Наверно, дело было около полуночи, когда из флигеля выползла под проливной дождь белая фигура. Егор даже не сразу определил, кто выполз — раньше Ванда бодро выбегала, сотрясая двор шагами и матом. Теперь же словно сама чего боялась, оглядываясь на небо, в мокрой облепившейся ночнушке прошла к фонтану и набычилась, сжалась в ком, чего-то дожидаясь. Егор высунулся из окна, рискуя свалиться, чтобы лучше видеть.
Сквозь поределые хлопья листвы на тополях он разглядел, как Ванда содрала с себя ночнушку. Толстый, круглый как шар, живот вывалился и закачался под огромными лепешками грудей. Ванда, раззадоривая себя, стала что-то покрикивать, пританцовывать, как деревенские бабы пританцовывают в начале плясок. На кухне мальчик часто видел моющихся соседок, так что нагота сама по себе его не удивляла. Но Ванда была омерзительной в своей наготе. Она уже вопила и кричала странные гортанные слова во все горло, хлопая себя по ляжкам, по грудям с огромными бугристыми сосками, по густо заросшему низу живота, скача с места на место, выбивая чечетку пятками в листьях и в месиве луж.

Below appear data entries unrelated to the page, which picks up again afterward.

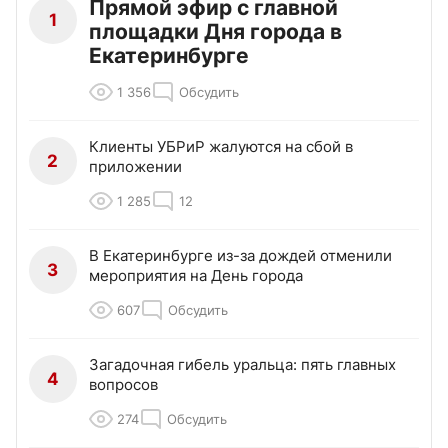
Прямой эфир с главной
1
площадки Дня города в
Екатеринбурге
1 356
Обсудить
Клиенты УБРиР жалуются на сбой в
2
приложении
1 285
12
В Екатеринбурге из-за дождей отменили
3
мероприятия на День города
607
Обсудить
Загадочная гибель уральца: пять главных
4
вопросов
274
Обсудить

Вылез в открытую дверь ее участковый, видимо под сильным градусом, в кальсонах и с пистолетом. Посмотрел тупо на танцы сожительницы, воодушевился и начал стрелять в небо. Словно отвечая — молния коротко вспыхнула над маленьким двориком, змеиный отросток ее на миг коснулся фонарного столба. Оглушительно взорвалась лампочка, окатив милиционера стеклянными брызгами. Он упал на четвереньки и испуганно пополз обратно к крыльцу. А Ванда закричала, увеличив скорость своих танцевальных па. Из котельной вышел истопник. Сперва смотрел, как Ванда танцует, потом медленно пошел к ней. Она, словно не замечая или, наоборот, оскорбляя его, вертела огромными половинками задницы, изгибалась, крутила руками и вопила, вопила про что-то свое.